Folly

Peter Ford of The Christian Science Monitor dishes on China's slowly changing position on greenhouse emissions.

"Climate change has become a huge challenge to China's social and economic sustained development," Zheng Guoguang, head of the China Meteorological Administration, said Monday. "China is determined to mitigate and respond to climate change as a responsible nation."...

At the same time, China's first Climate Change Assessment Report, dated September 2006 but broadly distributed last weekend, rejects obligatory ceilings.       

"If we prematurely assume responsibilities for mandatory greenhouse-gas emissions reductions, the direct consequence will be to constrain China's current energy and manufacturing industries and weaken the competitiveness of Chinese products," the report warns, adding that, "For a considerable time to come, developing the economy and improving people's lives remains the country's primary task."
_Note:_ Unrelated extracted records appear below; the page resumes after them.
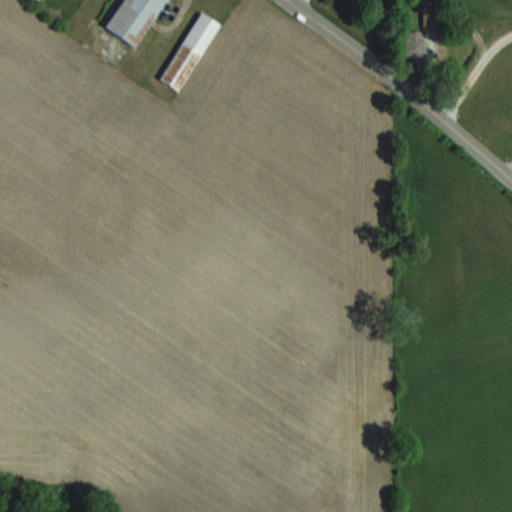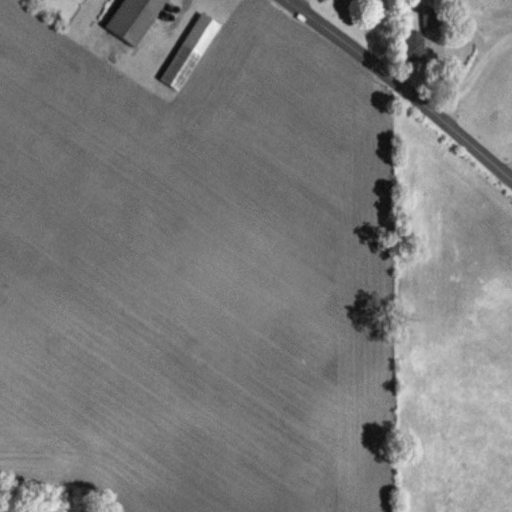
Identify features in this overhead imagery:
building: (431, 16)
building: (132, 19)
building: (413, 43)
building: (188, 51)
road: (474, 74)
road: (403, 87)
crop: (194, 273)
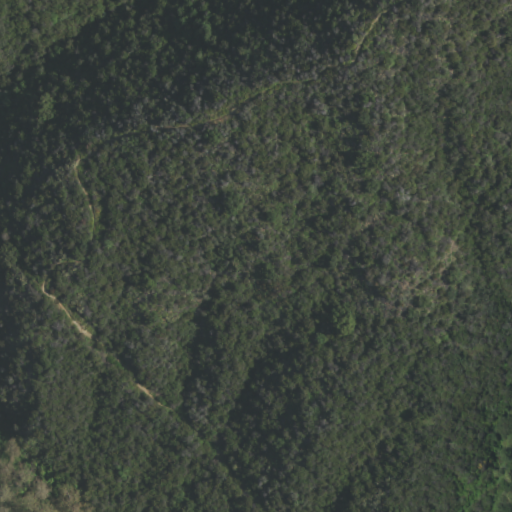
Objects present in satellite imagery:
road: (87, 197)
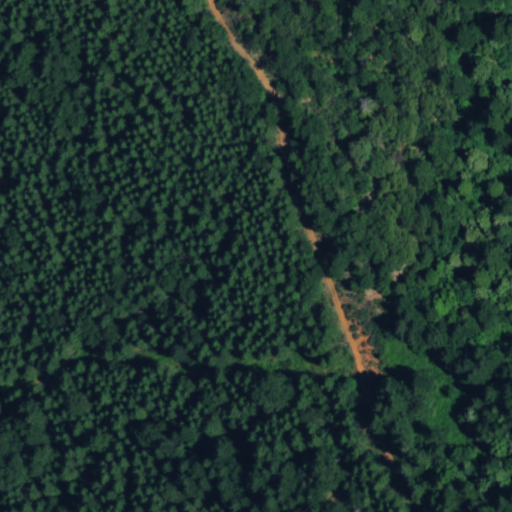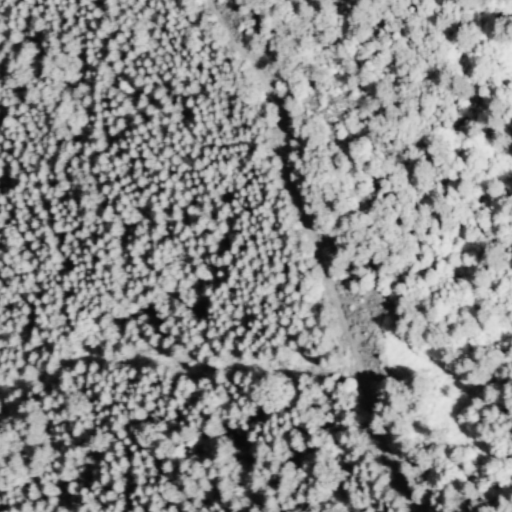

While I've long argued that it's an immoral dodge to use China's unhealthy emissions levels as an excuse not to limit our own, China's emissions are in and of themselves a problem. And I've gotta say, the news out of China always dispirits me, because it invariably hints at the idea that China will only get serious about global warming once the economic costs of not getting serious about global warming outweigh the economic costs of getting serious about global warming. 

It would be nice if climate change worked that way--if all developing nations could build their economies steroid-like on coal and then, at the moment things got too hot, drastically cut emissions. But, since the impact of emissions on temperature take time to manifest themselves, once we've reached that point, we are by definition too late.